I never really thought of myself as a toxic person. I never really believed that, even as I used the word to beat myself up when I was depressed.
But then you came around. At first, everything was great. We clicked — that’s the only word I can think of to describe it. We just go along really well. And even though maybe I should have known that it was too soon, maybe I should have held back, but I said it — I called you my best friend.
Maybe that’s where the problems started. Maybe I just expected too much of you. Probably you weren’t ready for someone to want to be your friend like that.
Or maybe it was the pressure we got from all our other friends, the ones who thought we were platonic soul mates, who believed in our friendship and its meant-to-be-ness.

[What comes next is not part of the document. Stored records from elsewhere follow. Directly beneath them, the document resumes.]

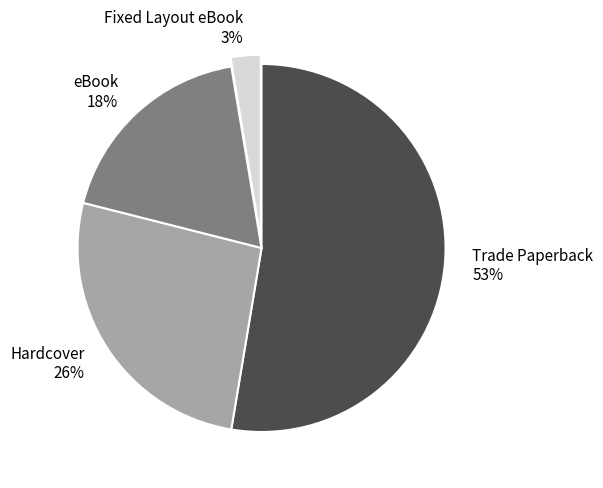

Which slice is the largest?

Trade Paperback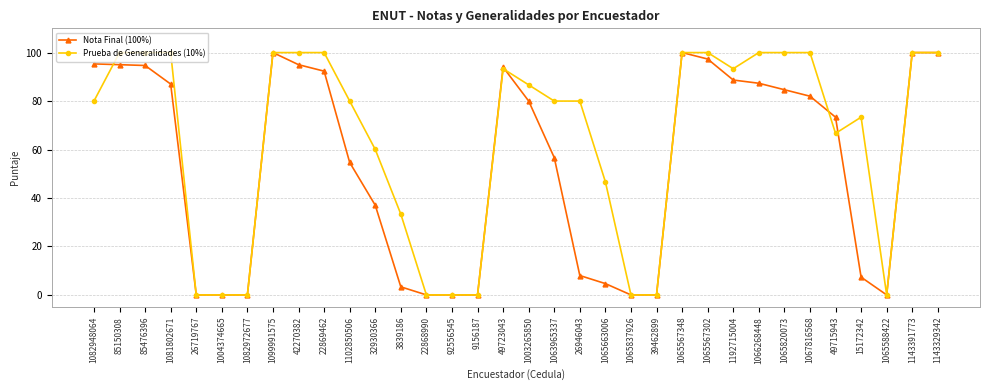

True or false: Nota Final (100%) has more than 0 interior local peaks.

True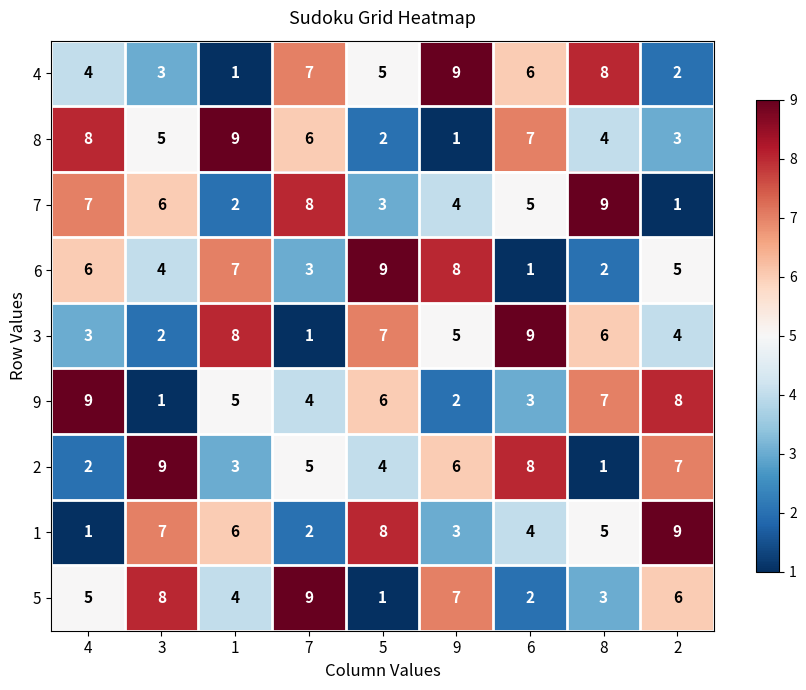

How many series are shown in this chart?

9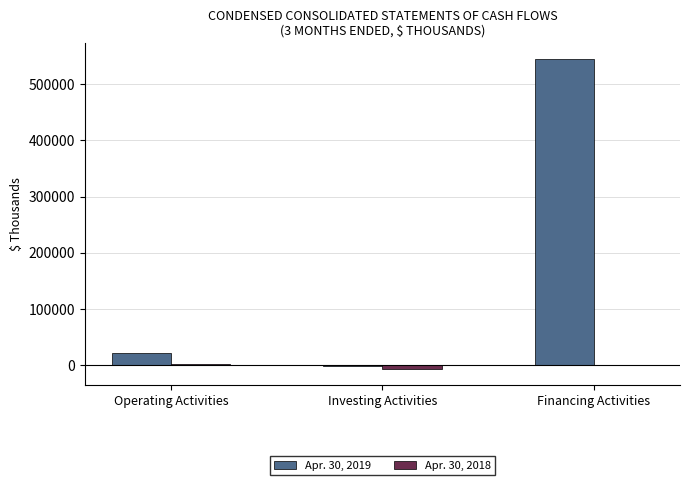

What is the approximate value of Apr. 30, 2018 at Financing Activities?

135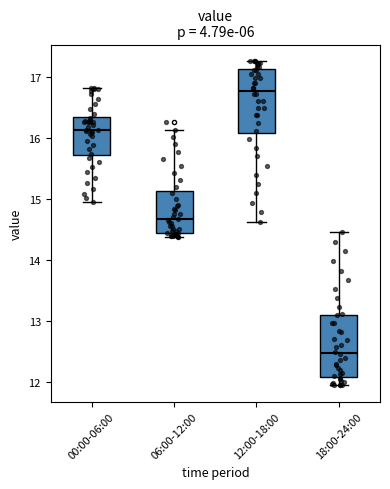

Where does the upper whisker of the box for 06:00-12:00 end on the y-axis? The values are not printed on the chart, so give them approximately, as read against the axis.

16.1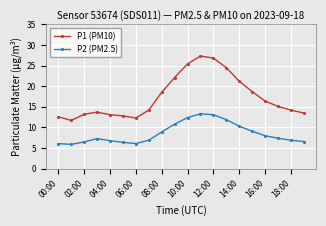

What is the sum of all P2 (PM2.5) values?

170.7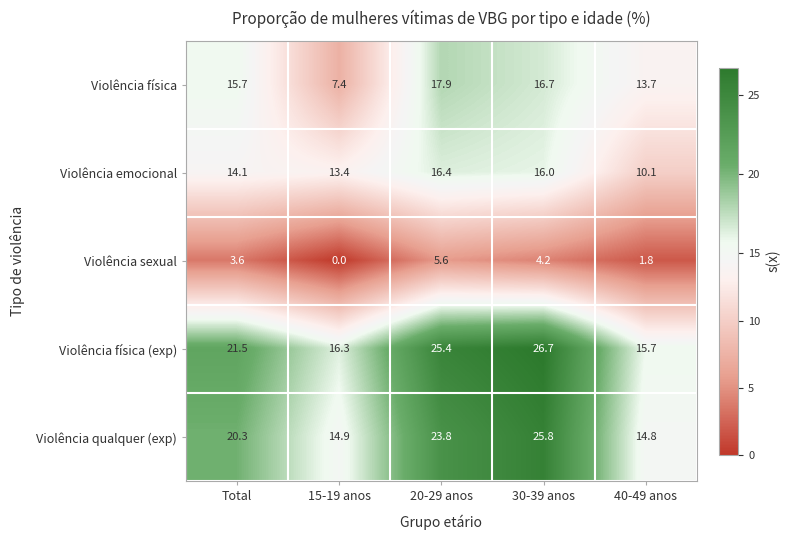

At how many categories does at least one series exceed 19?

3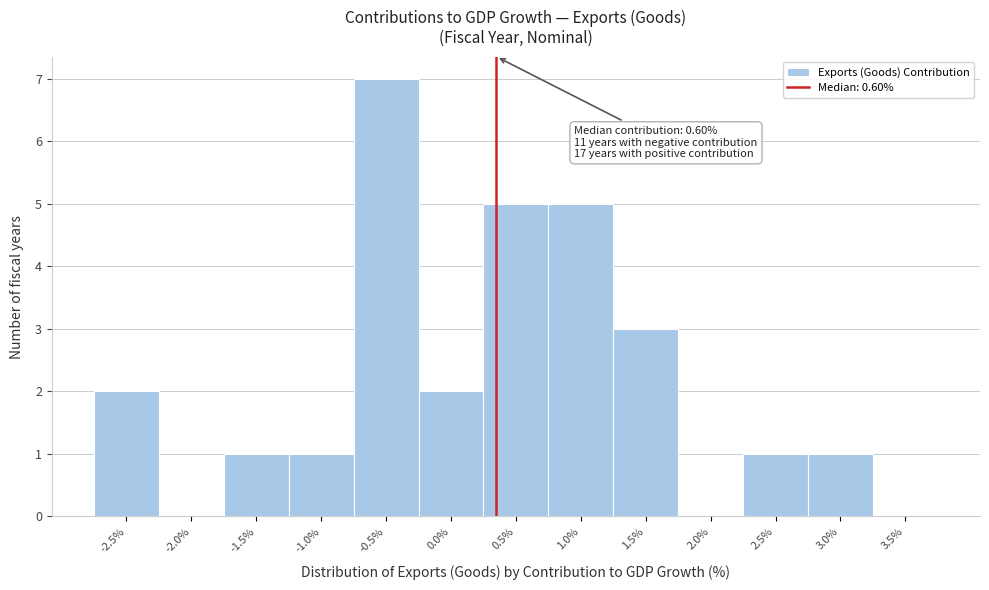

Reading right to left, what are all the values shown in this chart?

3.5%=0	3.0%=1	2.5%=1	2.0%=0	1.5%=3	1.0%=5	0.5%=5	0.0%=2	-0.5%=7	-1.0%=1	-1.5%=1	-2.0%=0	-2.5%=2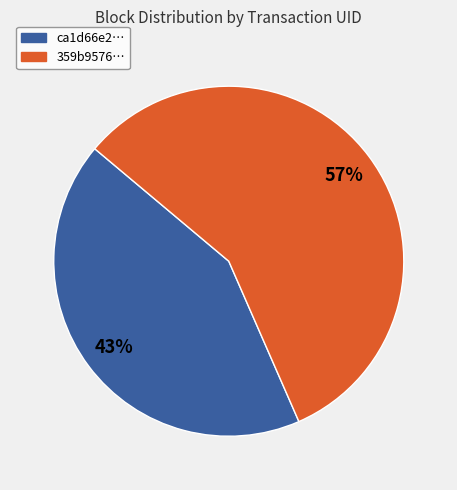

To the nearest percent, what is the average slice percentage?

50%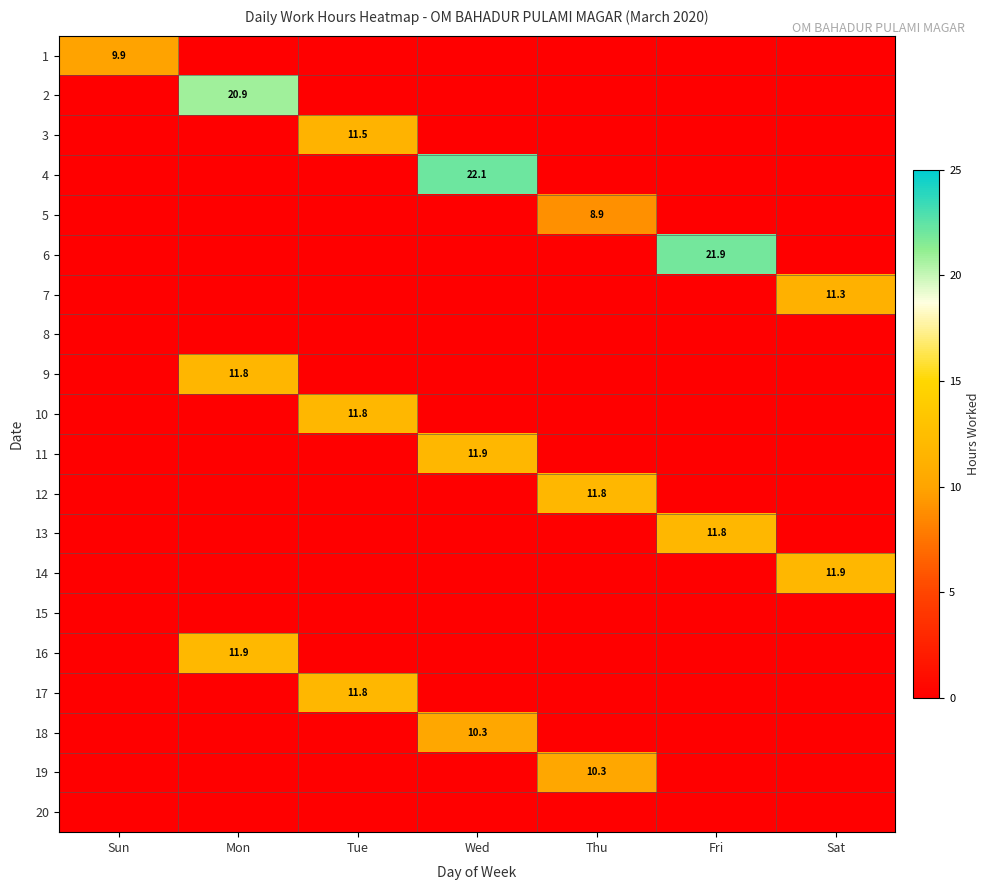

The value of 9 at Mon is 17.5. True or false?

False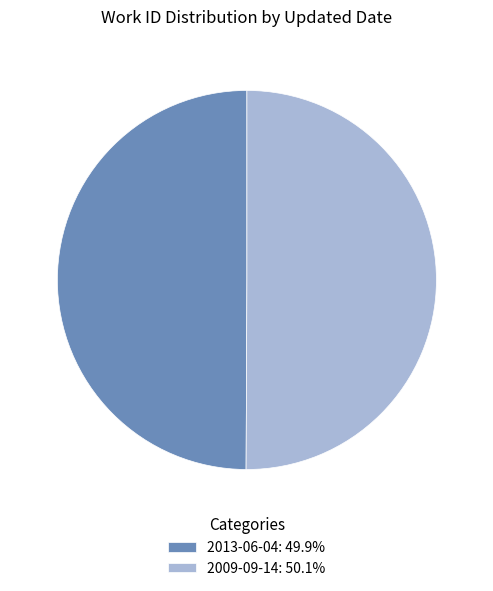

Approximately how many times larger is the value at 2013-06-04: 49.9% compared to 2009-09-14: 50.1%?

1.0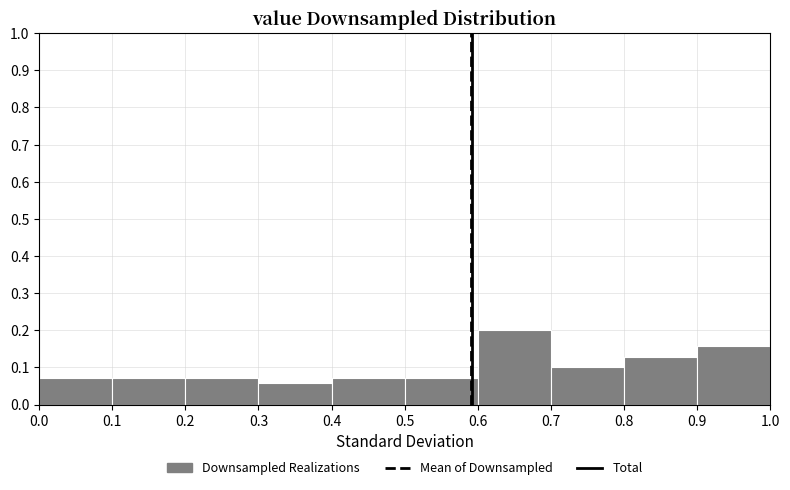

Reading left to right, transcribe this chart: for each bar, give the range it covers on the x-axis and its height. The values are not printed on the chart, so give them approximately, as read against the axis.

0.0 to 0.1: 0.07
0.1 to 0.2: 0.07
0.2 to 0.3: 0.07
0.3 to 0.4: 0.06
0.4 to 0.5: 0.07
0.5 to 0.6: 0.07
0.6 to 0.7: 0.20
0.7 to 0.8: 0.10
0.8 to 0.9: 0.13
0.9 to 1.0: 0.16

Whatever. In the end, it doesn’t matter. All that matters is that you got rid of me, like you might get rid of yesterday’s trash or a creepy guy’s phone number. You discarded me like I was a shirt you’d outgrown.
I’ve always prided myself on being a good friend. That’s what gets me through the darkest moments — believing that I’m at least offering something good to the world, that I’m not leaving things worse than I found them.
It’s one of the few qualities about myself that I admire — that I’m loyal to a fault, that I’ll do anything for a friend, that I’ll never turn my back or intentionally hurt someone I love.
And you shattered that belief with just one quick text. It probably didn’t take you more than a minute to think up and send, but I’ve spent weeks agonizing over it, crying over it, breaking because of it.
I don’t want to be a bad person — I don’t want to be a toxic friend. I don’t want to be the kind of friend that articles on the Internet tell you to break up with. I want to be the best friend whom you love, the one you call when your own heart is breaking, the one who helps you get through the dark nights.
I want to be the person who helps you overcome your hurdles, the person who talks you through your petty fights with your mom, the person who’s got your back no matter what.
And I thought I was doing a pretty good job of that.
Until you ended our friendship. Until you let me know how toxic I am.
Now I feel like I’ve come untethered, unmoored, bobbing along in the open sea without the frailest of cords to anchor me.